(Dataset entries)
========
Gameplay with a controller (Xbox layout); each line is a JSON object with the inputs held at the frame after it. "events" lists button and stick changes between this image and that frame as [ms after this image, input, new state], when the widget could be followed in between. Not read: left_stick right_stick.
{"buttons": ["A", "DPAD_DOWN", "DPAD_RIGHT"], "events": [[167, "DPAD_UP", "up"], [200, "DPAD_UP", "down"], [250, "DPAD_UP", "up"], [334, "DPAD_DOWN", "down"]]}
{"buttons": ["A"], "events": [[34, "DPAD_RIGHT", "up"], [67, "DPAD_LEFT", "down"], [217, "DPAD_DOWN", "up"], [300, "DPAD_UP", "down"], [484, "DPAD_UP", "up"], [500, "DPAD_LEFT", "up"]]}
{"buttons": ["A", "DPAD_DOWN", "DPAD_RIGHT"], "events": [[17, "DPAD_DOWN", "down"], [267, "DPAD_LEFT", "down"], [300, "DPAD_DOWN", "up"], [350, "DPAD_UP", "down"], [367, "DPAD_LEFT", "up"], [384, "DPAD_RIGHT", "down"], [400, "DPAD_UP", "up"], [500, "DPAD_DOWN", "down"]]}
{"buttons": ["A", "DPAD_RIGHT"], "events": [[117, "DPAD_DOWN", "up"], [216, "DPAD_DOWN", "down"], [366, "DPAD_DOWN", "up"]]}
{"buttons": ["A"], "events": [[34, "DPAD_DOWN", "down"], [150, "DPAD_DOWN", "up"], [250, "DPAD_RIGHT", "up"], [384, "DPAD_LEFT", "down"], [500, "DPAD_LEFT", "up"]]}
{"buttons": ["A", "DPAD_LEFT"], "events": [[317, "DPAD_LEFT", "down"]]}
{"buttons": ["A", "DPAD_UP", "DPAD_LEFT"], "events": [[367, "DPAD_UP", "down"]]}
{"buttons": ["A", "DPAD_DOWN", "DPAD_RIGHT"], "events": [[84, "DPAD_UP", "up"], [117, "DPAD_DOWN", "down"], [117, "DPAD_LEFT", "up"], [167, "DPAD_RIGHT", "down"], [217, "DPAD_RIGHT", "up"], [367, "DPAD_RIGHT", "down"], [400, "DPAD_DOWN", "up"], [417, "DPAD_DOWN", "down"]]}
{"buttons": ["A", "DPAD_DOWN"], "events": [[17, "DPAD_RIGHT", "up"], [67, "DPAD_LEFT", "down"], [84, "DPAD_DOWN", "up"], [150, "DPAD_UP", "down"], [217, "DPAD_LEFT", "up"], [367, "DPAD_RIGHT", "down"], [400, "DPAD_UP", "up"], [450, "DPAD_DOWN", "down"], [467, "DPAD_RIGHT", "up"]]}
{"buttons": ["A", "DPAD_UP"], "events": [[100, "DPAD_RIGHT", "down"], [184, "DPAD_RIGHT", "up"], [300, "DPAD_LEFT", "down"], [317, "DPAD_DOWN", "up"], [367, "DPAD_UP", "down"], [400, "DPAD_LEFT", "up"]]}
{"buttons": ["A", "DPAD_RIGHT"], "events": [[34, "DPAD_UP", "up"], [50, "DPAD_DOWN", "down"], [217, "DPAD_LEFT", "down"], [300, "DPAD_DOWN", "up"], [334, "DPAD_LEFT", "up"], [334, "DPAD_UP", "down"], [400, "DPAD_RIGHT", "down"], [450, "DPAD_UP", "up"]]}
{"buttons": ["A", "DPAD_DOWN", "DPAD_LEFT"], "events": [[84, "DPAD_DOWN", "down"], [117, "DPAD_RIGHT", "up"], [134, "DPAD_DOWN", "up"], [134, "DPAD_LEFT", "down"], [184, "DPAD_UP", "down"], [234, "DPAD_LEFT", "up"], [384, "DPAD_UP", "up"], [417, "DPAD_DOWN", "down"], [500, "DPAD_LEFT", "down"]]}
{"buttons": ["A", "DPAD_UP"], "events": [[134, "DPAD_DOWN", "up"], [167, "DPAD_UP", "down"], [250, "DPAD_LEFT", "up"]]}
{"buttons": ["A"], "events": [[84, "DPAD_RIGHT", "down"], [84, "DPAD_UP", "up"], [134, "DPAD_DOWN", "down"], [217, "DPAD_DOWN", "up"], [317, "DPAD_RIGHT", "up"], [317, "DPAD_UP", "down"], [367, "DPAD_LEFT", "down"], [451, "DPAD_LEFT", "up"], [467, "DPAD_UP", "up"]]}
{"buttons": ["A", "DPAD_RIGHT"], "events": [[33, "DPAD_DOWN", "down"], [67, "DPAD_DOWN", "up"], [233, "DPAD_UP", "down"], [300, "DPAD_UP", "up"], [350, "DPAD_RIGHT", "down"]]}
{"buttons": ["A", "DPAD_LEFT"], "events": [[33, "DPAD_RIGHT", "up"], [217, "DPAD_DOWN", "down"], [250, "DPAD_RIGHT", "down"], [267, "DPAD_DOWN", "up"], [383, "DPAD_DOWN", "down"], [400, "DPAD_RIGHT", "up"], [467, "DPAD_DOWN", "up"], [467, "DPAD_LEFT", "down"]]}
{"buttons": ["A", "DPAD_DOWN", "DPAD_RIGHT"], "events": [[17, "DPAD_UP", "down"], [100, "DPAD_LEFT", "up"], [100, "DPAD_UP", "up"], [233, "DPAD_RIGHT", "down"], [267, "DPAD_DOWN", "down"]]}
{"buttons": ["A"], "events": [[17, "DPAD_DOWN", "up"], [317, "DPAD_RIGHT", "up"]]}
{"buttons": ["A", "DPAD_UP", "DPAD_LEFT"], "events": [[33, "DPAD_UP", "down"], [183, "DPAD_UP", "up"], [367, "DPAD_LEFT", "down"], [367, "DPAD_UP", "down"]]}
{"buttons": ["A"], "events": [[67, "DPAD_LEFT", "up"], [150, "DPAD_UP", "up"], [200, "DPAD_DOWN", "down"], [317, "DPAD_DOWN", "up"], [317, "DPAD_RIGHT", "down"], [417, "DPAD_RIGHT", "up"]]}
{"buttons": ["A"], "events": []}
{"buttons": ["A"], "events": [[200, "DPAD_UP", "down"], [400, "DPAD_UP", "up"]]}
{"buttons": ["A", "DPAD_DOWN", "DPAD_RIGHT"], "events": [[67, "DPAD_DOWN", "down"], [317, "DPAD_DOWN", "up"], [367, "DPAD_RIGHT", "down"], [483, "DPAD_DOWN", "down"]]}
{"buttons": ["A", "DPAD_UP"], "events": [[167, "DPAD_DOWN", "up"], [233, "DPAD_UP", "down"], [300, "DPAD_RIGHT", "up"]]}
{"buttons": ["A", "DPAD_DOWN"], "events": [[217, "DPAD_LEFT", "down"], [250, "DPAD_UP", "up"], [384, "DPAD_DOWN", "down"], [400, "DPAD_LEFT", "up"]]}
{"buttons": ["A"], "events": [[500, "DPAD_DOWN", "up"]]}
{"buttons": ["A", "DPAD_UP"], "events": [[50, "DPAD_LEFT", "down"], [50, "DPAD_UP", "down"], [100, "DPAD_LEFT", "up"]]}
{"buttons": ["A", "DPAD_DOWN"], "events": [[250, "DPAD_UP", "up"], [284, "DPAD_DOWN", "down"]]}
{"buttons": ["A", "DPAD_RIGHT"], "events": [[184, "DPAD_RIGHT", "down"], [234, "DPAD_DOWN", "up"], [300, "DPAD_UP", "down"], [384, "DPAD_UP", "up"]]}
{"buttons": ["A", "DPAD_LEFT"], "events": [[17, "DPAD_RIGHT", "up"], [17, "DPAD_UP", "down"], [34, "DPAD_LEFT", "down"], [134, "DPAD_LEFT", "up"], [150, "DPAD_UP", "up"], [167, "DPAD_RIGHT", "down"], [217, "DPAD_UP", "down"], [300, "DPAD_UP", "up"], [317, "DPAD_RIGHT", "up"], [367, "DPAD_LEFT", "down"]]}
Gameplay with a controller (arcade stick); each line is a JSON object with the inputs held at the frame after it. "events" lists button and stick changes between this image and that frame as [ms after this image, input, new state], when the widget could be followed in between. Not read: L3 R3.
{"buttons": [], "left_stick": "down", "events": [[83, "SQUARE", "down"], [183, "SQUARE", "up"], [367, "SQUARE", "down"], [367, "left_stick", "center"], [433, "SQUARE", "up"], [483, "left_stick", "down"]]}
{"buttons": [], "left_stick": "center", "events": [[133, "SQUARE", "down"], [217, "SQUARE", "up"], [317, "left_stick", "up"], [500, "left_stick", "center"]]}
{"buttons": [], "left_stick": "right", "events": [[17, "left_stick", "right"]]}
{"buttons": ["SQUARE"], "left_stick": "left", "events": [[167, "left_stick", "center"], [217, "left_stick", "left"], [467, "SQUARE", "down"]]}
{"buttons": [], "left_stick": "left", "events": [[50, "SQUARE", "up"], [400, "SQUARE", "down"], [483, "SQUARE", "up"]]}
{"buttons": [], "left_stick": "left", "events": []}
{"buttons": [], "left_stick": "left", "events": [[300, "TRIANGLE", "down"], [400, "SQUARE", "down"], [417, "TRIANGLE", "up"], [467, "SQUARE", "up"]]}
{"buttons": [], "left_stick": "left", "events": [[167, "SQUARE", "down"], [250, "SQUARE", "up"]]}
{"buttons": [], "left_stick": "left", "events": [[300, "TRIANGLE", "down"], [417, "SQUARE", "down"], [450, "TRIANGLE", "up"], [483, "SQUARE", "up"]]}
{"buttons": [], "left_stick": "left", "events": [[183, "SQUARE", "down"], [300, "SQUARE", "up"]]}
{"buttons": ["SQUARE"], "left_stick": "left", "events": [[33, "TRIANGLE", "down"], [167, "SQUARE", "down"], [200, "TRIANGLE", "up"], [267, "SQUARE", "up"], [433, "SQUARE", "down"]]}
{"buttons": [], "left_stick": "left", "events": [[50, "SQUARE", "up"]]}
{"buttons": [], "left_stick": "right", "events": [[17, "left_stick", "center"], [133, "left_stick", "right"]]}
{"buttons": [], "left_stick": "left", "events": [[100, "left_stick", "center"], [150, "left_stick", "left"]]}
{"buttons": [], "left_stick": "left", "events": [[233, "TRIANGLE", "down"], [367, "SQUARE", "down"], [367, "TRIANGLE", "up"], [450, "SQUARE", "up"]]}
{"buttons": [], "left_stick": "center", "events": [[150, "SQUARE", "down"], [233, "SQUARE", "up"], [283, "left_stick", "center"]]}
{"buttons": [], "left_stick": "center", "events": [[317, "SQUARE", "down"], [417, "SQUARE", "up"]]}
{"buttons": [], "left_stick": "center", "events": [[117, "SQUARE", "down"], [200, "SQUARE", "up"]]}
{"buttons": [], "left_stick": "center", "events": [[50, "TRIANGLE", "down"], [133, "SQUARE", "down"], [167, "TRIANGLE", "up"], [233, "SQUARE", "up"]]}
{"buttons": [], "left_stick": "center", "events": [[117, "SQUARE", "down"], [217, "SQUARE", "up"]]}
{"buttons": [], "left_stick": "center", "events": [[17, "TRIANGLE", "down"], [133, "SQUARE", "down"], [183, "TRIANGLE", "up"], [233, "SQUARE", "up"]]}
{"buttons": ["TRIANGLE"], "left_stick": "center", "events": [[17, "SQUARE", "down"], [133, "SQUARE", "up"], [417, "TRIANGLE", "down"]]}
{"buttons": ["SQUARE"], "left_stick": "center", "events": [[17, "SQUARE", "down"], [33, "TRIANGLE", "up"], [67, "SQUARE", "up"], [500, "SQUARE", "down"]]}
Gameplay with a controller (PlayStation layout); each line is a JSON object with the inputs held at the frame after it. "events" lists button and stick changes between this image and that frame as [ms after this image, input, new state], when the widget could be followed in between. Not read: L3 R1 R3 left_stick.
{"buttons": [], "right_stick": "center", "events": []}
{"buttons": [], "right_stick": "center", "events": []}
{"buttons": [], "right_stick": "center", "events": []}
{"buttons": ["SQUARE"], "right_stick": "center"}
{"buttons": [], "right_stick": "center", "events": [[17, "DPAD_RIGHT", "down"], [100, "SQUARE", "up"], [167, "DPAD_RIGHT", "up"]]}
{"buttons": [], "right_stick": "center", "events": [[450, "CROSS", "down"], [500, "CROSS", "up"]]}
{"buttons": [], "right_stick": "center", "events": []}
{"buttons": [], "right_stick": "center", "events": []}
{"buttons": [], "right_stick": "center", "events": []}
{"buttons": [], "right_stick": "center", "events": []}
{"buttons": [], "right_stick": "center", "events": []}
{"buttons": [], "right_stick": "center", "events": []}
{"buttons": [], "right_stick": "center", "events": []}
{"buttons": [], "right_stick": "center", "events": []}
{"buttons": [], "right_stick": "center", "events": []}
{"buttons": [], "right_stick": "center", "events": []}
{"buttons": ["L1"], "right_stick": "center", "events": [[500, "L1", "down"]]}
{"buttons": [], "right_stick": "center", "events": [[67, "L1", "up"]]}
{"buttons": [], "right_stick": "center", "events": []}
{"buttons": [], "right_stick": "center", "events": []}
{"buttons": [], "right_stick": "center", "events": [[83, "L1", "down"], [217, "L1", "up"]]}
========
Description of the task.
Return all lines from the data above with "each" in them.

Result.
Gameplay with a controller (Xbox layout); each line is a JSON object with the inputs held at the frame after it. "events" lists button and stick changes between this image and that frame as [ms after this image, input, new state], when the widget could be followed in between. Not read: left_stick right_stick.
Gameplay with a controller (arcade stick); each line is a JSON object with the inputs held at the frame after it. "events" lists button and stick changes between this image and that frame as [ms after this image, input, new state], when the widget could be followed in between. Not read: L3 R3.
Gameplay with a controller (PlayStation layout); each line is a JSON object with the inputs held at the frame after it. "events" lists button and stick changes between this image and that frame as [ms after this image, input, new state], when the widget could be followed in between. Not read: L3 R1 R3 left_stick.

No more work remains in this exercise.